* The problem *
Write out every line of the rows below as a numbered list, skipping any blank lines.
--- Start Supplied records ---
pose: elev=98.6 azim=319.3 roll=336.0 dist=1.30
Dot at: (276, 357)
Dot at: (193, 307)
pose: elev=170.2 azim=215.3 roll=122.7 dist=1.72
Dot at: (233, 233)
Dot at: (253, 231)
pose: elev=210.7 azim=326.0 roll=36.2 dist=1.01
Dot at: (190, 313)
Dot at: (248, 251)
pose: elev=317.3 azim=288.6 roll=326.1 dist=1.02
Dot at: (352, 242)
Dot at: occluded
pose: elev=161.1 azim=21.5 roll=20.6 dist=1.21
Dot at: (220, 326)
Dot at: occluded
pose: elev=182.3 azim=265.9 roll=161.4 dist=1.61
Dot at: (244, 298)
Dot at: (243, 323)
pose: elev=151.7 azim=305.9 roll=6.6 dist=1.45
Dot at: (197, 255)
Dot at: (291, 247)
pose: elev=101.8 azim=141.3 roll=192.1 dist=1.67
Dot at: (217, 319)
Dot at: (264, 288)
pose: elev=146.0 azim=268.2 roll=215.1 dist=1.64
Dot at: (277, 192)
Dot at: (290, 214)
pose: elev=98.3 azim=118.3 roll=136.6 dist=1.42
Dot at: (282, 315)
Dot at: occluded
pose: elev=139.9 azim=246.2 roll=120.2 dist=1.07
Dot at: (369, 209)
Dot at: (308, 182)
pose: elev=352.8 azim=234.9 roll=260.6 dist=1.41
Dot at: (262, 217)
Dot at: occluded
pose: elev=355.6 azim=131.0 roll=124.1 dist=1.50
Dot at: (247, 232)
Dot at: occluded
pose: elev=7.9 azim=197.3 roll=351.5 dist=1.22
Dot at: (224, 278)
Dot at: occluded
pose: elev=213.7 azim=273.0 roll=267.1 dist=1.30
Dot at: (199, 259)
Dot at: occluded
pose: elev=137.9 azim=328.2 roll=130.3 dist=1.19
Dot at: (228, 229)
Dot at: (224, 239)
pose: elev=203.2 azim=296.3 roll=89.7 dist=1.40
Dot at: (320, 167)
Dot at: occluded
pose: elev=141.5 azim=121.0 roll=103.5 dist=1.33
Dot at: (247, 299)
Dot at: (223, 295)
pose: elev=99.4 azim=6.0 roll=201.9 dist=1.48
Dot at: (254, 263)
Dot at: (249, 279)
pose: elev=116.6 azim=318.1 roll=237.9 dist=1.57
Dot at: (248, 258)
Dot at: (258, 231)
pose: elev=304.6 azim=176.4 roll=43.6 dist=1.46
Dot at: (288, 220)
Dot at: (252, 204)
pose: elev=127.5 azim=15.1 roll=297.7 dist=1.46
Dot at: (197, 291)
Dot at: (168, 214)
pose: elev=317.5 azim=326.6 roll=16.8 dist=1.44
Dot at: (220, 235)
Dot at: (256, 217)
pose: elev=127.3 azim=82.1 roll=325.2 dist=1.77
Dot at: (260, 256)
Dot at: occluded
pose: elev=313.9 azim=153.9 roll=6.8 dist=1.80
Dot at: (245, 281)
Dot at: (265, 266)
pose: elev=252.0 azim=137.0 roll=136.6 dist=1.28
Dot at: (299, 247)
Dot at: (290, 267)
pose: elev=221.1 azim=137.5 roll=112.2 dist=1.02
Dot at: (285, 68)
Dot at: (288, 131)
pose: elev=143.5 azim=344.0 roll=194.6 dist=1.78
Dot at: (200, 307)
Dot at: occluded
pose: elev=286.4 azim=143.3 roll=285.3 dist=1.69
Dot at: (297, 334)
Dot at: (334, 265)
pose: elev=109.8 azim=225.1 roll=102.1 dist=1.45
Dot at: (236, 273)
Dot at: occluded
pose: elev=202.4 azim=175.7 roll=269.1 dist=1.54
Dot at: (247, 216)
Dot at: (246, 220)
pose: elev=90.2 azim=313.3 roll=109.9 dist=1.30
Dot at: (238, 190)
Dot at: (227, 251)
--- End Supplied records ---
* Result for this exercise *
1. pose: elev=98.6 azim=319.3 roll=336.0 dist=1.30
2. Dot at: (276, 357)
3. Dot at: (193, 307)
4. pose: elev=170.2 azim=215.3 roll=122.7 dist=1.72
5. Dot at: (233, 233)
6. Dot at: (253, 231)
7. pose: elev=210.7 azim=326.0 roll=36.2 dist=1.01
8. Dot at: (190, 313)
9. Dot at: (248, 251)
10. pose: elev=317.3 azim=288.6 roll=326.1 dist=1.02
11. Dot at: (352, 242)
12. Dot at: occluded
13. pose: elev=161.1 azim=21.5 roll=20.6 dist=1.21
14. Dot at: (220, 326)
15. Dot at: occluded
16. pose: elev=182.3 azim=265.9 roll=161.4 dist=1.61
17. Dot at: (244, 298)
18. Dot at: (243, 323)
19. pose: elev=151.7 azim=305.9 roll=6.6 dist=1.45
20. Dot at: (197, 255)
21. Dot at: (291, 247)
22. pose: elev=101.8 azim=141.3 roll=192.1 dist=1.67
23. Dot at: (217, 319)
24. Dot at: (264, 288)
25. pose: elev=146.0 azim=268.2 roll=215.1 dist=1.64
26. Dot at: (277, 192)
27. Dot at: (290, 214)
28. pose: elev=98.3 azim=118.3 roll=136.6 dist=1.42
29. Dot at: (282, 315)
30. Dot at: occluded
31. pose: elev=139.9 azim=246.2 roll=120.2 dist=1.07
32. Dot at: (369, 209)
33. Dot at: (308, 182)
34. pose: elev=352.8 azim=234.9 roll=260.6 dist=1.41
35. Dot at: (262, 217)
36. Dot at: occluded
37. pose: elev=355.6 azim=131.0 roll=124.1 dist=1.50
38. Dot at: (247, 232)
39. Dot at: occluded
40. pose: elev=7.9 azim=197.3 roll=351.5 dist=1.22
41. Dot at: (224, 278)
42. Dot at: occluded
43. pose: elev=213.7 azim=273.0 roll=267.1 dist=1.30
44. Dot at: (199, 259)
45. Dot at: occluded
46. pose: elev=137.9 azim=328.2 roll=130.3 dist=1.19
47. Dot at: (228, 229)
48. Dot at: (224, 239)
49. pose: elev=203.2 azim=296.3 roll=89.7 dist=1.40
50. Dot at: (320, 167)
51. Dot at: occluded
52. pose: elev=141.5 azim=121.0 roll=103.5 dist=1.33
53. Dot at: (247, 299)
54. Dot at: (223, 295)
55. pose: elev=99.4 azim=6.0 roll=201.9 dist=1.48
56. Dot at: (254, 263)
57. Dot at: (249, 279)
58. pose: elev=116.6 azim=318.1 roll=237.9 dist=1.57
59. Dot at: (248, 258)
60. Dot at: (258, 231)
61. pose: elev=304.6 azim=176.4 roll=43.6 dist=1.46
62. Dot at: (288, 220)
63. Dot at: (252, 204)
64. pose: elev=127.5 azim=15.1 roll=297.7 dist=1.46
65. Dot at: (197, 291)
66. Dot at: (168, 214)
67. pose: elev=317.5 azim=326.6 roll=16.8 dist=1.44
68. Dot at: (220, 235)
69. Dot at: (256, 217)
70. pose: elev=127.3 azim=82.1 roll=325.2 dist=1.77
71. Dot at: (260, 256)
72. Dot at: occluded
73. pose: elev=313.9 azim=153.9 roll=6.8 dist=1.80
74. Dot at: (245, 281)
75. Dot at: (265, 266)
76. pose: elev=252.0 azim=137.0 roll=136.6 dist=1.28
77. Dot at: (299, 247)
78. Dot at: (290, 267)
79. pose: elev=221.1 azim=137.5 roll=112.2 dist=1.02
80. Dot at: (285, 68)
81. Dot at: (288, 131)
82. pose: elev=143.5 azim=344.0 roll=194.6 dist=1.78
83. Dot at: (200, 307)
84. Dot at: occluded
85. pose: elev=286.4 azim=143.3 roll=285.3 dist=1.69
86. Dot at: (297, 334)
87. Dot at: (334, 265)
88. pose: elev=109.8 azim=225.1 roll=102.1 dist=1.45
89. Dot at: (236, 273)
90. Dot at: occluded
91. pose: elev=202.4 azim=175.7 roll=269.1 dist=1.54
92. Dot at: (247, 216)
93. Dot at: (246, 220)
94. pose: elev=90.2 azim=313.3 roll=109.9 dist=1.30
95. Dot at: (238, 190)
96. Dot at: (227, 251)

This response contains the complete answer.